INCONTRI RAVVICINATI? – Sempre nel libro si ricorda che si è spesso parlato di punto di collegamento a proposito di Hyperion, e di incontri al vertice con altre associazioni più o meno segreti. Ma, che siano servizi segreti dell’Est, terroristi della Raf o discutibili arabi, mai nessuno parlò di collegamenti con la Cia. Se Hyperion era un trait d’union, lo era tra potenze e forze antioccidentali, e non occidentali. Simioni e i suoi vennero inquisiti da Mastelloni a Venezia e a Roma da Rosario Priore, i due magistrati oggi citati a supporto di Calogero: nel 2003 Mastelloni ammise che “non si è mai avuto un riscontro diretto della loro partecipazione al sequestro Moro“. Anche la storia che oggi Calogero porta a sostegno dell’onnipotenza di Hyperion, ovvero che le sue indagini furono bloccate da una fuga di notizie della quale sarebbe stato responsabile Federico Umberto D’Amato, l’anima nera della Prima Repubblica con il suo Ufficio affari riservati – un articolo di Paolo Graldi uscito nell’aprile 1979 – e incolpando dapprima Silvano Russomanno, numero due di D’Amato.

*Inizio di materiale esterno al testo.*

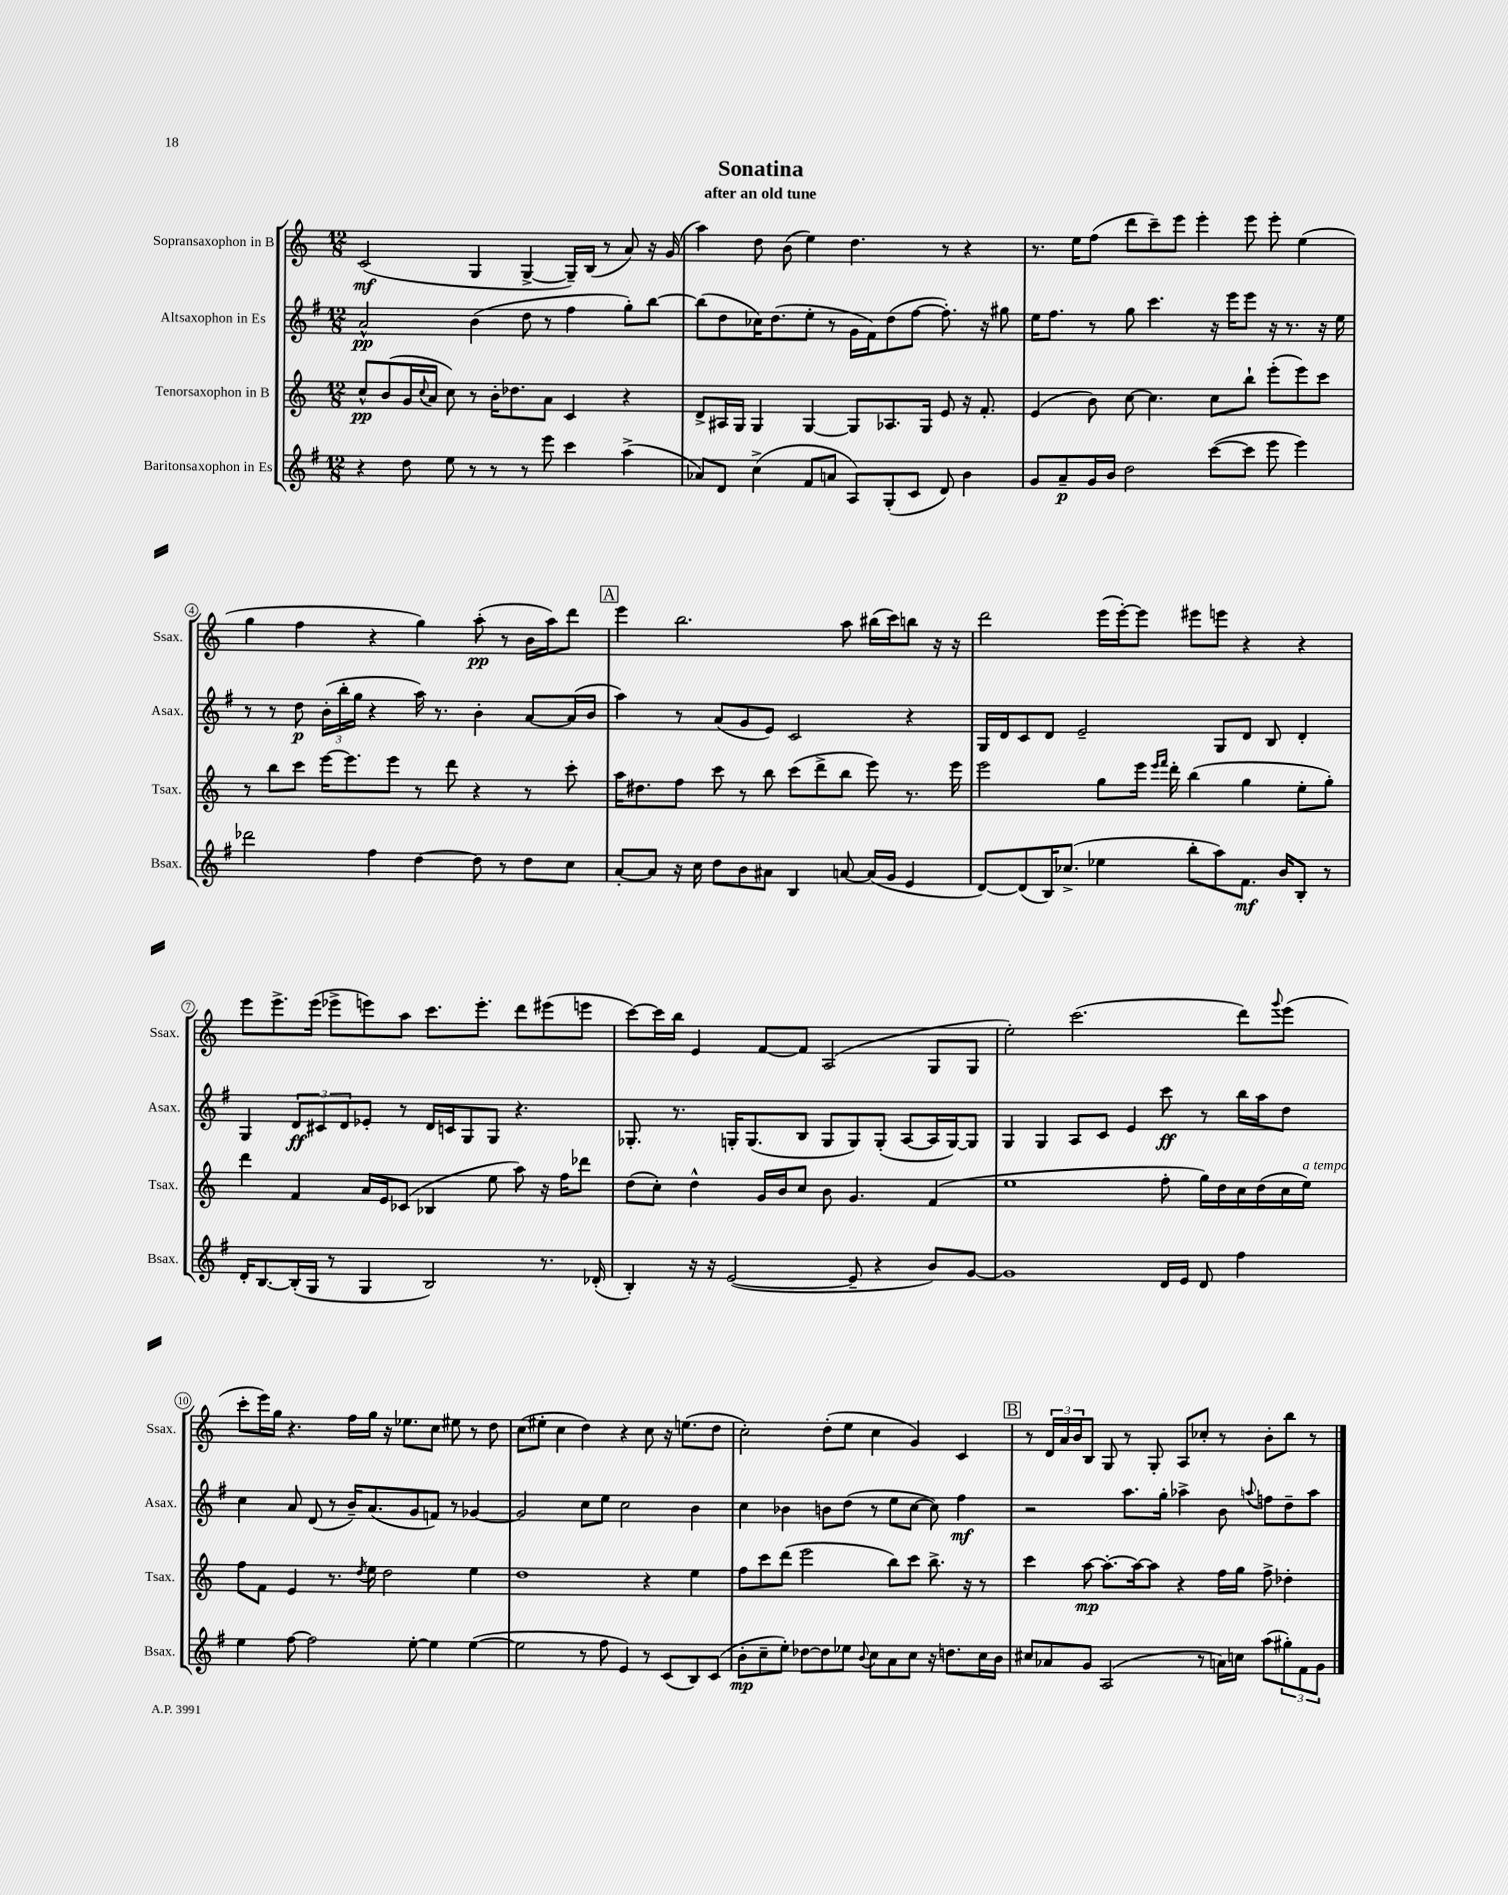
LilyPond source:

\header { title = "Sonatina" subtitle = "after an old tune" }
<<
\new StaffGroup <<
\new Staff = "s0" \with { instrumentName = "Sopransaxophon in B" shortInstrumentName = "Ssax." } {
    \clef treble \key c \major \numericTimeSignature \time 12/8
    c'2\mf( g4 g4~-> g16--) b16( r8 a'8) r16 g'16( |
    a''4) d''8 b'8( e''4) d''4. r8 r4 |
    r8. e''16 f''8( d'''8 c'''8--) e'''8 e'''4-. e'''8 e'''8-. e''4( |
    g''4 f''4 r4 g''4) a''8-.\pp( r8 b'16 a''16) d'''8 |
    \mark \markup { \box "A" } e'''4 b''2. a''8 bis''16( c'''16) b''8 r16 r16 |
    d'''2 e'''16( e'''16~-.) e'''8 eis'''8 e'''8 r4 r4 |
    e'''8 e'''8.-> e'''16( ees'''8-> e'''8) a''8 c'''8. e'''8.-. d'''8 eis'''8( e'''8 |
    c'''8~) c'''16 b''16 e'4 f'8~ f'8 a2( g8 g8 |
    e''2-.) c'''2.( d'''8) \appoggiatura { g'''8 } e'''8( |
    c'''8-. e'''16) g''16 r4. f''16 g''16 r16 ees''8. c''8 eis''8 r8 d''8 |
    c''8( eis''8-. c''4 d''4) r4 c''8 r16 e''8.( d''8 |
    c''2-.) d''8-.( e''8 c''4 g'4) c'4 |
    \mark \markup { \box "B" } r8 \tuplet 3/2 { d'16 a'16 b'16 } b8 g8 r8 g8-. a8 ces''8-. r8 b'8-. b''8 r8 \bar "|." |
}
\new Staff = "s1" \with { instrumentName = "Altsaxophon in Es" shortInstrumentName = "Asax." } {
    \clef treble \key g \major \numericTimeSignature \time 12/8
    a'2-^\pp b'4( d''8 r8 fis''4 g''8-.) b''8~ |
    b''8( d''8 ces''16) d''8.( e''8-. r8 g'16 fis'16) d''8( fis''8~ fis''8.-.) r16 gis''8 |
    e''16 fis''8. r8 g''8 c'''4. r16 e'''16 e'''8 r16 r8. r16 e''16 |
    r8 r8 d''8\p \tuplet 3/2 { b'16-.( b''16-. g''16 } r4 a''16) r8. b'4-. a'8~ a'16( b'16 |
    \mark \markup { \box "A" } a''4) r8 a'8( g'8 e'8) c'2 r4 |
    g16 d'16 c'8 d'8 e'2-- g8 d'8 b8 d'4-. |
    g4 \tuplet 3/2 { d'8\ff cis'8 d'8 } ees'8-. r8 d'16 c'16 g8 g8 r4. |
    ges8.-. r8. g16-. g8.( b8 g8 g8) g8-.( a8~ a16 g16~) g8 |
    g4 g4 a8 c'8 e'4 c'''8\ff r8 b''16 a''16 d''8 |
    c''4 a'8 d'8( r8 b'16--) a'8.( g'8 f'8) r8 ges'4~ |
    ges'2 c''8 e''8 c''2 b'4 |
    c''4 bes'4 b'8 d''8( r8 e''8 c''8~ c''8) fis''4\mf |
    \mark \markup { \box "B" } r2 a''8. g''16-. aes''4-> b'8 \appoggiatura { a''8 } f''8 d''8-- a''8 \bar "|." |
}
\new Staff = "s2" \with { instrumentName = "Tenorsaxophon in B" shortInstrumentName = "Tsax." } {
    \clef treble \key c \major \numericTimeSignature \time 12/8
    c''8-^\pp b'8( g'16 \appoggiatura { c''8 } a'16 c''8) r8 b'16-. des''8. a'8 c'4 r4 |
    d'8-> ais16 g16 g4 g4~ g8 aes8. g16 e'8 r16 f'8.-. |
    e'4( b'8) c''8~ c''4. c''8 b''8-! e'''8-.( e'''8) c'''8 |
    r8 b''8 c'''8 e'''16~ e'''8. e'''8 r8 d'''8 r4 r8 c'''8-. |
    \mark \markup { \box "A" } a''16 dis''8. f''8 c'''8 r8 b''8 c'''8( d'''8-> b''8 e'''8) r8. e'''16 |
    e'''2 g''8 e'''16 \grace { e'''16 f'''16 } d'''16-. b''4( g''4 e''8-. g''8-.) |
    d'''4 f'4 a'16 e'16 ces'8( bes4 e''8 a''8) r16 f''16 des'''8 |
    d''8( c''8-.) d''4-^ g'16 b'16 c''8 b'8 g'4. f'4( |
    e''1 f''8-. g''16) d''16 c''16 d''16( c''16 e''16^\markup { \italic "a tempo" }) |
    f''8 f'8 e'4 r8. \acciaccatura { d''8 } e''16 d''2 e''4 |
    d''1 r4 e''4 |
    f''8 c'''8 d'''8( e'''2 b''8) c'''8 b''8.-> r16 r8 |
    \mark \markup { \box "B" } c'''4 a''8~\mp a''8.~-. a''16~ a''8 r4 f''16 g''16 f''8-> des''4-. \bar "|." |
}
\new Staff = "s3" \with { instrumentName = "Baritonsaxophon in Es" shortInstrumentName = "Bsax." } {
    \clef treble \key g \major \numericTimeSignature \time 12/8
    r4 d''8 e''8 r8 r8 r8 e'''8 c'''4 a''4->( |
    aes'8) d'8 c''4->( fis'8 a'8 a8) g8-.( c'8 d'8) b'4 |
    g'8 a'8--\p g'16 b'16 d''2 c'''8~( c'''8 e'''8 e'''4) |
    des'''2 fis''4 d''4~ d''8 r8 d''8 c''8 |
    \mark \markup { \box "A" } a'8~-. a'8 r16 c''16 d''8 b'8 ais'8 b4 a'8~ a'16( g'16 e'4 |
    d'8~) d'8( b16) ces''8.->( ees''4 b''8-. a''8) fis'8.\mf b'16 b8-. r8 |
    d'16-. b8.~ b16-.( g16 r8 g4 b2) r8. des'16-.( |
    b4-.) r16 r16 e'2~( e'8-- r4 b'8) g'8~ |
    g'1 d'16 e'16 d'8 fis''4 |
    e''4 fis''8~ fis''2 e''8~-. e''4 e''4~( |
    e''2 r8 fis''8 e'4) r8 c'8( b8) c'8( |
    b'8-.\mp c''8-- e''8-.) des''8~ des''8 ees''8 \appoggiatura { b'8 } c''8 a'8 c''8 r16 d''8. c''16 b'16 |
    \mark \markup { \box "B" } cis''8 aes'8 g'8 a2( r8 a'16) c''16 a''8( \tuplet 3/2 { gis''8-.) fis'8 g'8 } \bar "|." |
}
>>
>>
\layout { \context { \Score \override BarNumber.stencil = #(make-stencil-circler 0.1 0.3 ly:text-interface::print) } }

L’Ufficio affari riservati, però, fu sciolto nel 1974. Graldi però venne interrogato, e proprio da Mastelloni. E a lui disse che non era vero che era stato un uomo del Sisde a dargli la notizia, che fu ‘personale’: “Presi lo spunto da una serie di voci e articoli“, disse a verbale. Nell’occasione Mastelloni non contestò la falsa testimonianza a Graldi. Come oggi il Sisde entri nel teorema Calogero è anch’esso un mistero che soltanto il nostro giudice potrebbe svelarci.

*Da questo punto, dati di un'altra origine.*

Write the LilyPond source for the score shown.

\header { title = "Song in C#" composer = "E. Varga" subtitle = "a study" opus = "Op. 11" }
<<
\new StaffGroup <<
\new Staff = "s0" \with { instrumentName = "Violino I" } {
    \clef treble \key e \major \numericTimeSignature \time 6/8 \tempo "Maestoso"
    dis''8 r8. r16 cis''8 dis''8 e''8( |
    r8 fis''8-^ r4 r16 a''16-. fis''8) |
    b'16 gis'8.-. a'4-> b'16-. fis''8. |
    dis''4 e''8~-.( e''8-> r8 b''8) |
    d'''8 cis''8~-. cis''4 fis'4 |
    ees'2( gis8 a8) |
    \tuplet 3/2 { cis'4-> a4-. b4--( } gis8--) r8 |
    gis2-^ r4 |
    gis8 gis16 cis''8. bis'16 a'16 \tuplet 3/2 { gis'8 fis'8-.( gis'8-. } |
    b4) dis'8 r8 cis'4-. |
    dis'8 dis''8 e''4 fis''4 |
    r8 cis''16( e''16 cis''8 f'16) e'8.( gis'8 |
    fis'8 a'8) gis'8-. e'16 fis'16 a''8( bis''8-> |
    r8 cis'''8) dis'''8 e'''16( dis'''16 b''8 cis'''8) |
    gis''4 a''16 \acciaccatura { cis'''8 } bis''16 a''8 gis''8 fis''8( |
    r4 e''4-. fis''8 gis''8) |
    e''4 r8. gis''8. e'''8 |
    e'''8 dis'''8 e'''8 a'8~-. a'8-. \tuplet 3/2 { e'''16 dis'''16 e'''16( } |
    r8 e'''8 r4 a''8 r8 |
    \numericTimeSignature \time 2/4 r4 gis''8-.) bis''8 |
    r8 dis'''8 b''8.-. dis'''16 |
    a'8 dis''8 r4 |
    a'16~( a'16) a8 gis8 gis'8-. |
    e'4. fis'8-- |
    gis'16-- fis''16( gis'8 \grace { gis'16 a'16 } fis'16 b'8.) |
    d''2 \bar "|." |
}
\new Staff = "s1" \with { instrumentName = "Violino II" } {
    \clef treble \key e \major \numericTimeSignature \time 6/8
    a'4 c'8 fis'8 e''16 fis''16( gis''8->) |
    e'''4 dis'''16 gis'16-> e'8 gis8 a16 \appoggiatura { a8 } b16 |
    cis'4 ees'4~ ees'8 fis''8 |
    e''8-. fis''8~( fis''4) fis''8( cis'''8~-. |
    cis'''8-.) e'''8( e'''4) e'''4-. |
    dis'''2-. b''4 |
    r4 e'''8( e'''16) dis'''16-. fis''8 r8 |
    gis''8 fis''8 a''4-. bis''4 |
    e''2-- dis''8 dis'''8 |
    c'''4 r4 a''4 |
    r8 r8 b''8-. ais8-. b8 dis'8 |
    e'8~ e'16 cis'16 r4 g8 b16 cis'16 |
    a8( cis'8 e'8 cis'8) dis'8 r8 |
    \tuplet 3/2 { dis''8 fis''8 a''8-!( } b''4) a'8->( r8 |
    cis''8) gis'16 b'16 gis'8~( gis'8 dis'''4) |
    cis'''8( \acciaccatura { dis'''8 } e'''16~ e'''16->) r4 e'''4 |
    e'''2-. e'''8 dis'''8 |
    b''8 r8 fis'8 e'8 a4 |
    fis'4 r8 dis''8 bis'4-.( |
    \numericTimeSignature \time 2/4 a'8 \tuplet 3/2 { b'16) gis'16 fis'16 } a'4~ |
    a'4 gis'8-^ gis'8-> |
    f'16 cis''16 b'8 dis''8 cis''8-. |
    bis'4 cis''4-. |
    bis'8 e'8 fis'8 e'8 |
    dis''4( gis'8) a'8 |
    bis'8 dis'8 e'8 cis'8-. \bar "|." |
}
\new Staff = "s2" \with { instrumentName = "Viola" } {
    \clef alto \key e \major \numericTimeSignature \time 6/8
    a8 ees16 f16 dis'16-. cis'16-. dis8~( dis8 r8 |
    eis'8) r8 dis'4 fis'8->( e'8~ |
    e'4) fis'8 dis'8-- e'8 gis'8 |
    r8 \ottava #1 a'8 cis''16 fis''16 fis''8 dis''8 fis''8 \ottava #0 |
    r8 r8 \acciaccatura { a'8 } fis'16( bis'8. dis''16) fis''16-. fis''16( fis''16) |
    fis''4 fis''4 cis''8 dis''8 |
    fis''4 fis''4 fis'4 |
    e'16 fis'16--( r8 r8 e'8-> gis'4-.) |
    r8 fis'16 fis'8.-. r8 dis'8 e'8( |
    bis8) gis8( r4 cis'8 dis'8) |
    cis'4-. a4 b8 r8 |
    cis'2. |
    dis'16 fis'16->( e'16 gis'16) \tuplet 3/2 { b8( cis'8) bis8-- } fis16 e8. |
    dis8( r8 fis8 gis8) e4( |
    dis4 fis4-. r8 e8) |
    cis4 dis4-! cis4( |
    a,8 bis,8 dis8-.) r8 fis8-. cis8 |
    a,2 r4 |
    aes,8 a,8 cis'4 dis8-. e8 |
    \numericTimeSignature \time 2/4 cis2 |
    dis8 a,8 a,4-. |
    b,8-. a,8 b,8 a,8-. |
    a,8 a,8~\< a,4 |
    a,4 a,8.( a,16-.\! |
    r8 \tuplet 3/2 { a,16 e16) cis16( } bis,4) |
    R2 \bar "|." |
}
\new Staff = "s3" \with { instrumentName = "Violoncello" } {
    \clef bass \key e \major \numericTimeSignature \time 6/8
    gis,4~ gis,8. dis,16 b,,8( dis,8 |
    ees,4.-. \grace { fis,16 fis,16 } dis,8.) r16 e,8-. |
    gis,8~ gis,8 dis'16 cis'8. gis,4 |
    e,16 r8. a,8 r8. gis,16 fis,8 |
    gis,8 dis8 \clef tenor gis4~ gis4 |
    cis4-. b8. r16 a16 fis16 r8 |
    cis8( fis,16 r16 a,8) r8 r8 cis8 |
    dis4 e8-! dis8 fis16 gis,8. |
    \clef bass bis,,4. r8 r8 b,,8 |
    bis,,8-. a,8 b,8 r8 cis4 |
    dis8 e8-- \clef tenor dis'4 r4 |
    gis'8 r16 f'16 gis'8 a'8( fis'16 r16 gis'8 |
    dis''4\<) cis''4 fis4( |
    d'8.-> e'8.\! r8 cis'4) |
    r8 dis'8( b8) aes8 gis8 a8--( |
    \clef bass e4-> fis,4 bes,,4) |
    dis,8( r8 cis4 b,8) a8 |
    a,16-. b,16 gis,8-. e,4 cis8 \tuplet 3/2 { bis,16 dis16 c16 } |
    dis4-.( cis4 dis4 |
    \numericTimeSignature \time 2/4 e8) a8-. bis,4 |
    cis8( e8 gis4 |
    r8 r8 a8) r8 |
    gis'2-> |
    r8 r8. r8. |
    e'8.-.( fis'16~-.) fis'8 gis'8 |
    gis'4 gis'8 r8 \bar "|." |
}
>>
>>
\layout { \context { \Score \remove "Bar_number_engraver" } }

CHIUSURA DEI FRANCESI? – A ormai trent’anni di distanza, Calogero continua a ripetere che i francesi, arrabbiati per la fuga di notizie, rabbiosamente chiusero i canali di comunicazione con le autorità italiane consentendo a Hyperion di farla franca. Anche qui c’è molta fantasia intorno alle motivazioni che produssero la realtà della troncatura dei rapporti: quelle francesi erano chiare, e riguardavano, scrive Satta, “l’applicazione del diritto d’asilo e la valutazione delle vicende in discussione, ossia la determinazione del confine tra legittima attività politica e terrorismo”. Ai francesi dava fastidio il clima da caccia alle streghe che in Italia qualche pm aveva messo in atto: come abbiamo visto prima, questo non piacque nemmeno ai giudici italiani, che assolsero e fecero a pezzi i teoremi. La pista Hyperion, nella sua inconsistenza, non ha alcun punto d’appoggio sotto forma di indizio nei confronti della Cia e degli amerikani, storicamente e giuridicamente parlando. Se davvero Hyperion era la testa delle Br, era una testa che guardava ad est, e non ad ovest. Ma prove o indizi che ne fosse la testa, allo stesso modo, non ce n’erano. Se Calogero ne prendesse atto, invece di continuare a promuovere una ormai trentennale caccia alle streghe, la logica, la storia e le risultanze giudiziarie gliene saranno profondamente grati.